On a maintes fois rappelé que Vasari n’a pas su garder une juste mesure dans les éloges qu’il adresse aux maîtres florentins. On ne reprochera pas à Charles Blanc d’avoir été partial envers l’école française. L’Italie tient plus de place que la France dans ses études, et si nous suivons l’économie de sa géographie d’art, l’école qu’il semble préférer aux maîtres de Bologne, de Venise, de Florence, de Milan, de Gênes, de Naples, de Ferrare ou de Lombardie, c’est l’école ombrienne et romaine.

Je ne sais rien de plus heureux et de plus vrai que le tableau gradué de la transformation de l’école ombrienne avec Raphaël à l’apogée de son génie. Charles Blanc a traité ce chapitre avec des nuances, un choix d’expressions, une poésie parlée qui ont la grâce d’un lever de soleil. L’école ombrienne nous apparaît dans son intimité recueillie, l’école romaine dans sa force et dans son éclat. Toutefois, si l’école romaine date de Raphaël, ce n’est pas du vivant de Sanzio qu’elle a pu atteindre à la plénitude de son expansion. Des maîtres comme Raphaël impriment à tout ce qu’ils touchent le sceau d’une personnalité dont leurs contemporains ne savent pas s’affranchir. Il faut qu’ils disparaissent pour que les esprits moins puissants se reconquièrent et s’abandonnent sans obstacle à la pente de leurs facultés et du tempérament national.

« Raphaël, a dit Charles Blanc, avait été dans Rome un athénien en qui reparaissaient les qualités exquises de l’art grec. La force en lui était toujours mariée à la grâce et la majesté à la douceur. Les dieux et les muses, les figures de philosophes et de héros qu’il avait peintes dans la chambre de la Signature, étaient conçues et dessinées comme elles auraient pu l’être par Polygnote sur les murs ou dans les tableaux du Pœcile.

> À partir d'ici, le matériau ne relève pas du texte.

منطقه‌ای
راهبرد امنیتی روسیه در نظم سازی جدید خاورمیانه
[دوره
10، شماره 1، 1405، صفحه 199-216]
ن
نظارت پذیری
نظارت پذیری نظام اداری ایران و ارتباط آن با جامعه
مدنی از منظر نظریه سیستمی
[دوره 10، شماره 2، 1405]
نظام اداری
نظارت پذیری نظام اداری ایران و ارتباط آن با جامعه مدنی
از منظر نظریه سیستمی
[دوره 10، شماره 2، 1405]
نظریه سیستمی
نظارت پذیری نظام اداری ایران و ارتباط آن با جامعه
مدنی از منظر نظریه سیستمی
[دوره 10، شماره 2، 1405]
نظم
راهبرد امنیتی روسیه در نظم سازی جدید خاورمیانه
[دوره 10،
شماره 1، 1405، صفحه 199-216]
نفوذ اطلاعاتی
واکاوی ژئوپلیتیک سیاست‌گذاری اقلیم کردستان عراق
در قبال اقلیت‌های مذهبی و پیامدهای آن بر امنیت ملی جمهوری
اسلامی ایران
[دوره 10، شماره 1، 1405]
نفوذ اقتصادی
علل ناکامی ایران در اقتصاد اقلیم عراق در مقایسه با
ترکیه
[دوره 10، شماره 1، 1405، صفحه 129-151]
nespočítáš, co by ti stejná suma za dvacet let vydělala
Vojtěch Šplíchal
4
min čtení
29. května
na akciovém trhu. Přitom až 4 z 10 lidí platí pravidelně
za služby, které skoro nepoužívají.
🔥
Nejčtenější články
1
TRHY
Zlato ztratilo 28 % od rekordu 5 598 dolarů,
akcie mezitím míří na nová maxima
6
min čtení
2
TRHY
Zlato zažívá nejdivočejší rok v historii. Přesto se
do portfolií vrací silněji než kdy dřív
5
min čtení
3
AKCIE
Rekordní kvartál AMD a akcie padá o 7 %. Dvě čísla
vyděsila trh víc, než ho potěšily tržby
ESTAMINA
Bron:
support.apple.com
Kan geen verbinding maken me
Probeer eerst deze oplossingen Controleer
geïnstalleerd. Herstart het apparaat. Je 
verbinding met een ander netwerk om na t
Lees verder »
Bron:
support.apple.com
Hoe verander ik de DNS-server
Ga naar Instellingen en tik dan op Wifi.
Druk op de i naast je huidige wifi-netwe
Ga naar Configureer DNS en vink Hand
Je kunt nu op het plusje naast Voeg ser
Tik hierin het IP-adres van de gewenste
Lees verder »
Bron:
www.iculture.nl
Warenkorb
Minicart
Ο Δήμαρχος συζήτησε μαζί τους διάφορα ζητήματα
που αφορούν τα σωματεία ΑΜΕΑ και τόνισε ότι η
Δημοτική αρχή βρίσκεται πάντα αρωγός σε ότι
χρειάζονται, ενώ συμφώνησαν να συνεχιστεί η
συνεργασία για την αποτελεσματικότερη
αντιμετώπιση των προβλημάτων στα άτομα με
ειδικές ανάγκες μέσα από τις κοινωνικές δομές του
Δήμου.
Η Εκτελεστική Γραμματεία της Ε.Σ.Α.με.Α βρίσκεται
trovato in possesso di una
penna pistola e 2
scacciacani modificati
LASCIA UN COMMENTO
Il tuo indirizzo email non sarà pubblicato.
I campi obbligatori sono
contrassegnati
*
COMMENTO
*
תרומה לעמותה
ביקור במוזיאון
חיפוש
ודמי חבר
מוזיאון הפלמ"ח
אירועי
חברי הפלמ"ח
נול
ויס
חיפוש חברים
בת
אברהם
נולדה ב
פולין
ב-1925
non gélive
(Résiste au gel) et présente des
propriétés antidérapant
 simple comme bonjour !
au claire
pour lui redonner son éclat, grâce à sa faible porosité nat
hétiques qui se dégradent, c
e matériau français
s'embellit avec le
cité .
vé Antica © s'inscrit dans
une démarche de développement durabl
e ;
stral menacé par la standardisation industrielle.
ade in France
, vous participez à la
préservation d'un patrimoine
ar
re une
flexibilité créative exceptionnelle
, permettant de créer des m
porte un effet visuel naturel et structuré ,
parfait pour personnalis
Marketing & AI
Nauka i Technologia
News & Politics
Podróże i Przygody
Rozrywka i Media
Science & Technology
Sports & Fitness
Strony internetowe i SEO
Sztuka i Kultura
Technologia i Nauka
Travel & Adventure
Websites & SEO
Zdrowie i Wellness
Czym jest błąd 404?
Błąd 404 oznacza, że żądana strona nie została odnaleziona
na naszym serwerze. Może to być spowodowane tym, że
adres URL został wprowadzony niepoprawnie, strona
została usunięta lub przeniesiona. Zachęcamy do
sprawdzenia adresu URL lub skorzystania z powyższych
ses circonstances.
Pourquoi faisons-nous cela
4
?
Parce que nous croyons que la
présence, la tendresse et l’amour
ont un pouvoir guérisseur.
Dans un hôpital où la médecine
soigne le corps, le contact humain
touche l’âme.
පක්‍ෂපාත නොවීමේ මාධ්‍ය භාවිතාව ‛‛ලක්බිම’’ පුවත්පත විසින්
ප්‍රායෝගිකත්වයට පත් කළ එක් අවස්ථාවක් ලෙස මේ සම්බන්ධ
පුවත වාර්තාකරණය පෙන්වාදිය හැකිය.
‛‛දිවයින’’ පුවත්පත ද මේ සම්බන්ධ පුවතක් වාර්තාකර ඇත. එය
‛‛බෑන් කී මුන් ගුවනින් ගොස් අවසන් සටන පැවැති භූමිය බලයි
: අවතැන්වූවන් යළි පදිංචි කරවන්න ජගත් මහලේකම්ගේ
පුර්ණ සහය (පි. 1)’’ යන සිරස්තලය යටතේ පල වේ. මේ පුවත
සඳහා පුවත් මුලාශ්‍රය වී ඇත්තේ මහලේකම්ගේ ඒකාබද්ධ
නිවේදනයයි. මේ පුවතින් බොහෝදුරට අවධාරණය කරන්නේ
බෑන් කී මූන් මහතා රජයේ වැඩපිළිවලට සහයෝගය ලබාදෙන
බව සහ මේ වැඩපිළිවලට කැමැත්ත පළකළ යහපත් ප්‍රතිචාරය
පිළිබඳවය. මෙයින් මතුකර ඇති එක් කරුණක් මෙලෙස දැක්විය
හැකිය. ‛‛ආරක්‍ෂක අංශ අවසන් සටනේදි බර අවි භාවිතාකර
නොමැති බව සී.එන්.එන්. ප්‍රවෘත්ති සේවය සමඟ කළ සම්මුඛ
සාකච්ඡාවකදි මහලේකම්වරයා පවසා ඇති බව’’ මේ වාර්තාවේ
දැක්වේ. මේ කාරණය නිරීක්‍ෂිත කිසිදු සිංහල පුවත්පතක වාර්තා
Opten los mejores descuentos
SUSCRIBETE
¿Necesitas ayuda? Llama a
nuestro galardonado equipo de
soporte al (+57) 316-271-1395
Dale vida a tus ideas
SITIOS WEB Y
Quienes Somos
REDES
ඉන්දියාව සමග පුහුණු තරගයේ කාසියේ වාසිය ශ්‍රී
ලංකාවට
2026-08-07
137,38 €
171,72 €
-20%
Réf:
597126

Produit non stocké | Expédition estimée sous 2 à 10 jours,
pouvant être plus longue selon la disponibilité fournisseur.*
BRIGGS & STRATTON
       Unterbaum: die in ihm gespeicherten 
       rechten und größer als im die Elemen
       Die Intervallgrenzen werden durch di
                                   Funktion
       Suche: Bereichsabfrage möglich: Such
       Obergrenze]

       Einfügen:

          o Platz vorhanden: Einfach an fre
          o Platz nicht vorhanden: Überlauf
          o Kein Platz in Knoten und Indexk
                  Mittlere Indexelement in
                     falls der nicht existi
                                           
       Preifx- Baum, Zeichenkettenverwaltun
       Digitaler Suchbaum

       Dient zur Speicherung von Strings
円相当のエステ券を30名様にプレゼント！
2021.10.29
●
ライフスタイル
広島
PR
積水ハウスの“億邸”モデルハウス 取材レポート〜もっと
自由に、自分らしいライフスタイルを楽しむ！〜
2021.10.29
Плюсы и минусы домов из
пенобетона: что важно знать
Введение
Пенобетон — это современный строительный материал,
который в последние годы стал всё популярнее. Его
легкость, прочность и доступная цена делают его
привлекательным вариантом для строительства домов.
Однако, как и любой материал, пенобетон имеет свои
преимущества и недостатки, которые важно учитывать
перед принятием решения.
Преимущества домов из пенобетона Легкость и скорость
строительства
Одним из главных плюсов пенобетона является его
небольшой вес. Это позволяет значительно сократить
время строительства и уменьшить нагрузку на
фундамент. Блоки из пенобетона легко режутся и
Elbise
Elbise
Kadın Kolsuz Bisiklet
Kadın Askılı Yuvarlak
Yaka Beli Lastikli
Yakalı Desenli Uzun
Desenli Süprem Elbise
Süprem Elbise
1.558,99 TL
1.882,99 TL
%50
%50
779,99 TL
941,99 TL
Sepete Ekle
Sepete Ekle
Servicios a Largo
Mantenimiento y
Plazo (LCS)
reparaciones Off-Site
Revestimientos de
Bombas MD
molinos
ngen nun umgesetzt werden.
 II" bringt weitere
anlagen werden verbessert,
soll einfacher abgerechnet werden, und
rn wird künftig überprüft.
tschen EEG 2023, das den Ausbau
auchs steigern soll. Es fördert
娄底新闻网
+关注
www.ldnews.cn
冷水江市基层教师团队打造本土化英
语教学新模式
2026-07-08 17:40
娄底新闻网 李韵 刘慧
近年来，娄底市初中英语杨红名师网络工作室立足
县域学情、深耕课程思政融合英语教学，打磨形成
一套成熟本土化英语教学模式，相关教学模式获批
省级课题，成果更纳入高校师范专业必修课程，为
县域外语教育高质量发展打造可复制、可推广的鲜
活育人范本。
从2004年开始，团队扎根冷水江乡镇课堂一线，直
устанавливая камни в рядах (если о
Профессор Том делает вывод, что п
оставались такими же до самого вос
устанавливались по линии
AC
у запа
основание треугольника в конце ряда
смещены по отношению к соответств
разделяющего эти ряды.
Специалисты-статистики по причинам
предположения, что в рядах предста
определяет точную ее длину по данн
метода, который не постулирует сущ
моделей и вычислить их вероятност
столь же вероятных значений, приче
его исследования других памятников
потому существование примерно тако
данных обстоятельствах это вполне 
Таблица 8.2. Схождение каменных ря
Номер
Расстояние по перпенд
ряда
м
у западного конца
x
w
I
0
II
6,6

Ce n’est qu’après la mort de Raphaël et dans la personne de son plus grand disciple, Jules Romain, que l’École prend une physionomie absolument romaine. Les élèves de Sanzio, lorsqu’ils veulent s’inspirer de l’antique, se rapprochent des modèles que leur offrent les statues, les bas-reliefs et les frises de l’ancienne Rome, au fur et à mesure que ces modèles, enfouis depuis douze siècles dans la terre, en sont tirés par l’amour et la curiosité de ceux qui président à la Renaissance. Jean d’Udine renouvelle les arabesques et les grotesques qu’il a retrouvés avec son maître dans les excavations des thermes de Titus. Jules Romain, abandonnant le sentiment religieux qui avait triomphé dans l’école ombrienne, et qui ; chez Raphaël, s’était associé sans mésalliance aux beautés de la nature et de la vie, Jules Romain semble converti au paganisme pur, et tous ses ouvrages sont désormais frappés du coin de l’antiquité, mais seulement de l’antiquité romaine, la seule, du reste qui fût bien connue alors, parce que la Grèce, tombée depuis le milieu du quinzième siècle aux mains des Turcs, restait fermée aux artistes italiens comme à tous les autres, et que Raphaël, faute de bien connaître l’art grec, avait été conduit à le deviner. Mathurin et Polydore de Caravage s’imprègnent et se pénètrent si bien du style antique tel qu’il est écrit dans les ruines de Rome, qu’ils finissent par ressembler eux-mêmes à des nourrissons de la louve qui allaita Romulus et Rémus. On dirait qu’ils ont fait descendre du haut de la colonne Trajane, dans leurs camaïeux, les figures musculeuses et superbes de ces reliefs qui, en passant du bronze ou du marbre dans la peinture, conservent leur rudesse farouche, leurs formes énergiques et courtes, leurs mouvements ressentis, leur majesté héroïque, mais pesante. »

Ainsi marche rapide, sans tâtonnements, sans digressions oiseuses, la pensée de l’historien à travers ces grands in-folios, à l’aspect inquiétant, mais dont chaque feuillet projette sa lueur lumineuse. Trop souvent les historiens se font gloire de raconter des batailles, des usurpations, des écroulements de trônes, et le meurtre et les ruines.

Fracti bello, fatisque repulsi
Ductores Danaüm,

écrit le poète de Mantoue. Charles Blanc n’a voulu voir dans l’histoire de l’Europe que les conquêtes pacifiques et durables de la pensée. La science et ses découvertes ne l’ont pas retenu. Le Beau l’appelait, il s’en est enivré, et sa plume élégante a traduit les enchantements de son esprit.